▶ Provided records:
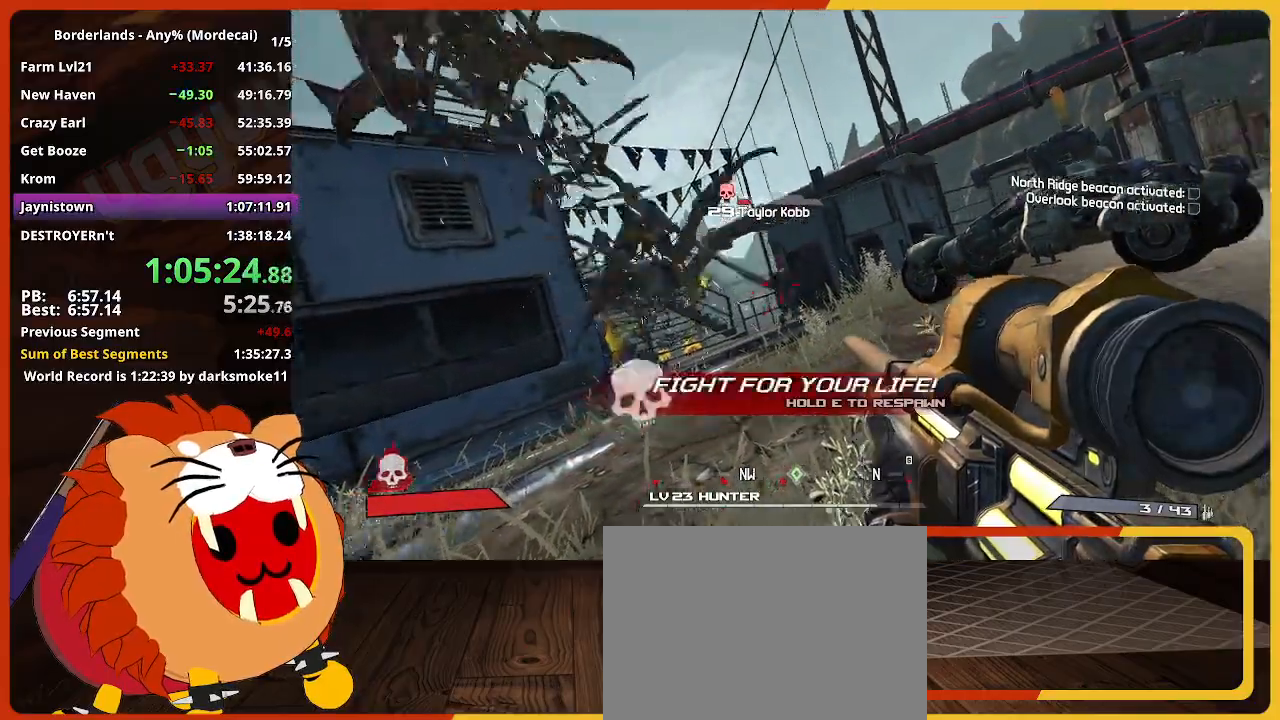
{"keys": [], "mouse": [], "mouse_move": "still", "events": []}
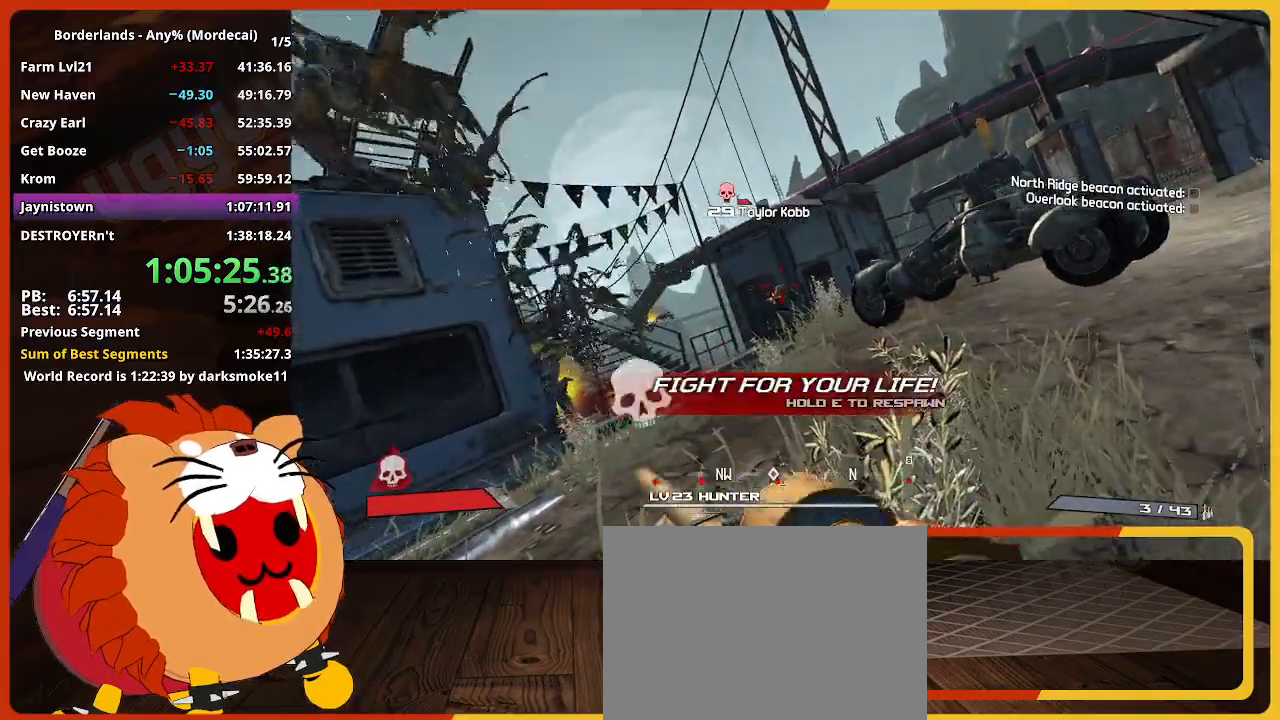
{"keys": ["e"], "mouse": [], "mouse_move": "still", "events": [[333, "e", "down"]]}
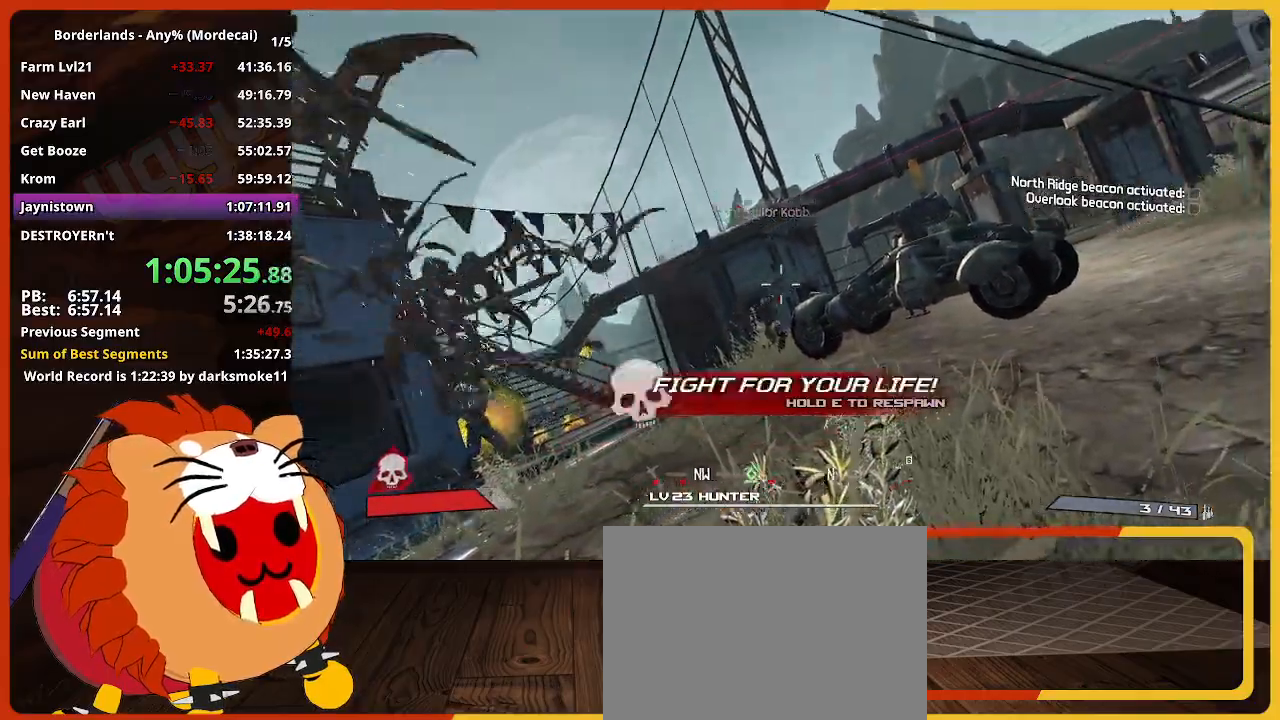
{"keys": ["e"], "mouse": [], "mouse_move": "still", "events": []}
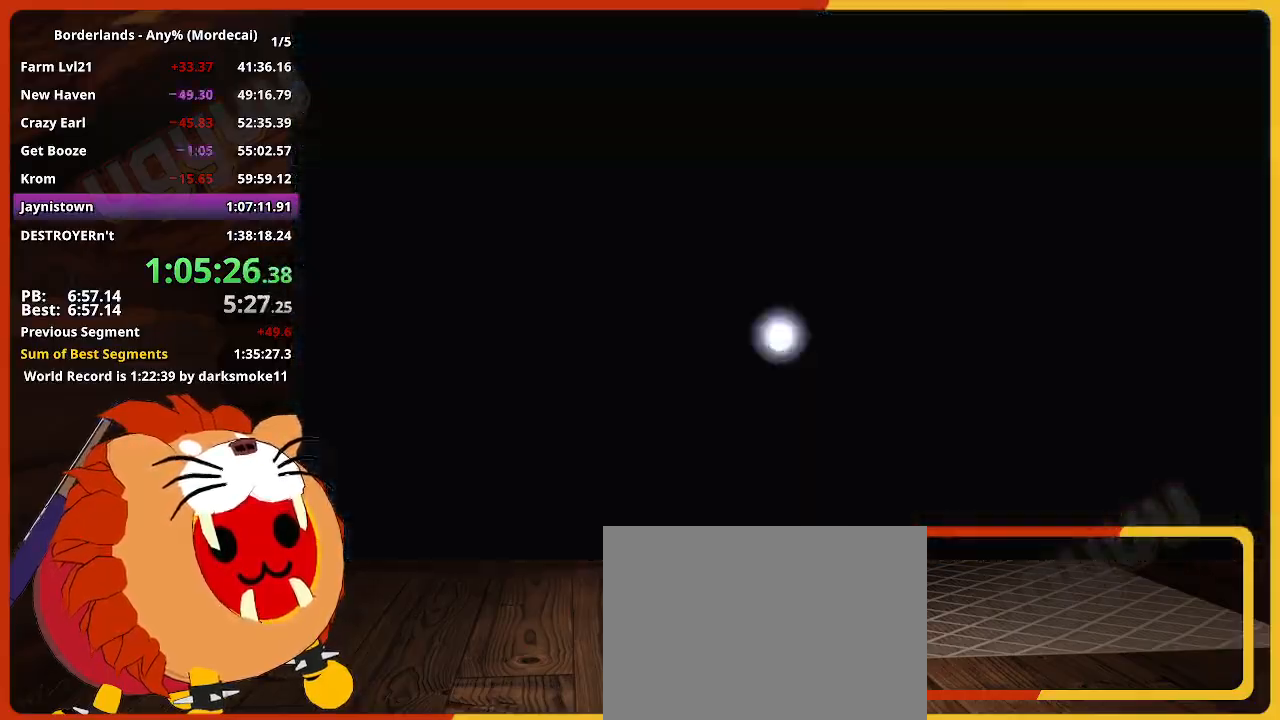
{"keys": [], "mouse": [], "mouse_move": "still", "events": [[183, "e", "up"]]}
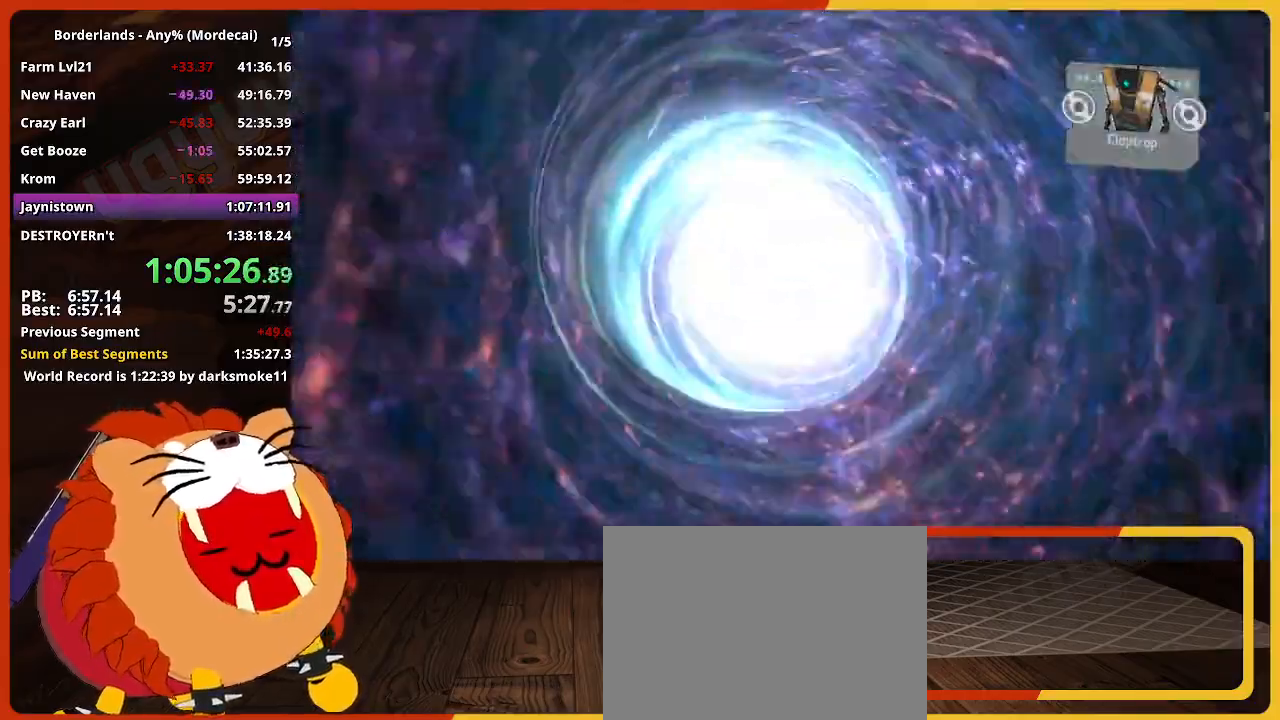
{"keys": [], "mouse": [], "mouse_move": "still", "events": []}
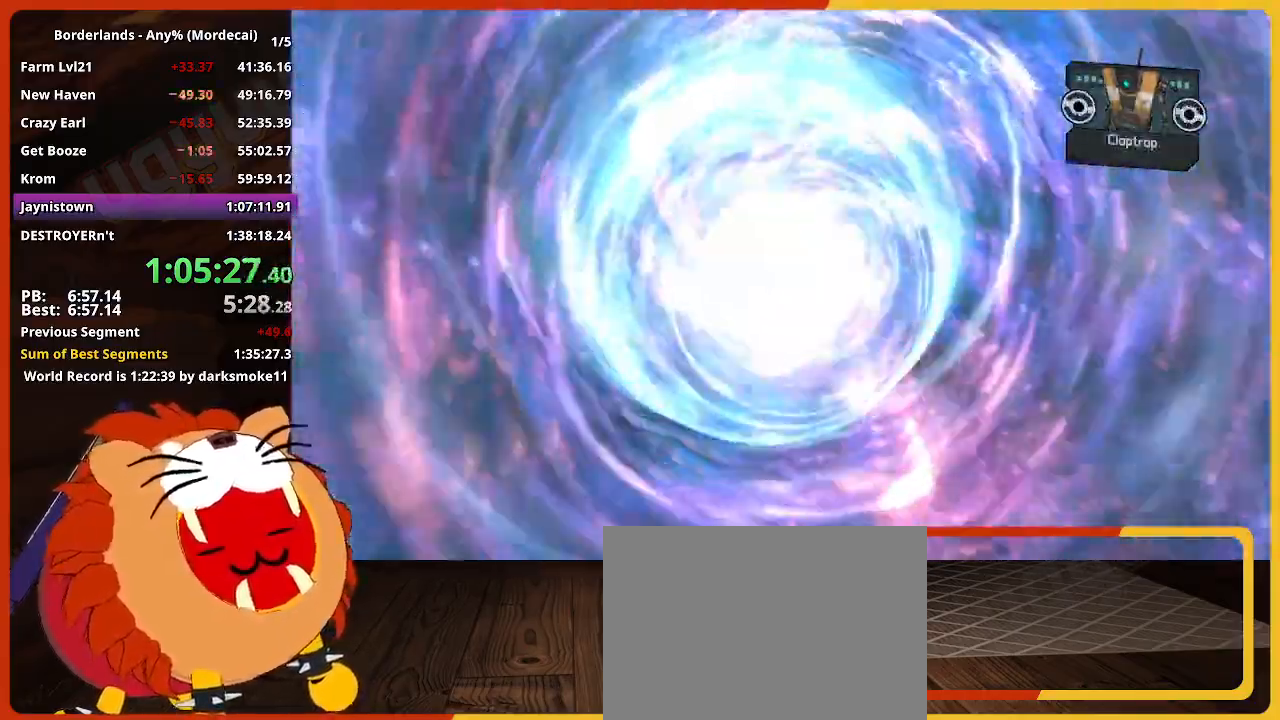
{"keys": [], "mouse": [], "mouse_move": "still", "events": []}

▶ What you will do:
Print all of the entries word for word. Omit the pictures they contain.

▶ Response box:
{"keys": [], "mouse": [], "mouse_move": "still", "events": []}
{"keys": ["e"], "mouse": [], "mouse_move": "still", "events": [[333, "e", "down"]]}
{"keys": ["e"], "mouse": [], "mouse_move": "still", "events": []}
{"keys": [], "mouse": [], "mouse_move": "still", "events": [[183, "e", "up"]]}
{"keys": [], "mouse": [], "mouse_move": "still", "events": []}
{"keys": [], "mouse": [], "mouse_move": "still", "events": []}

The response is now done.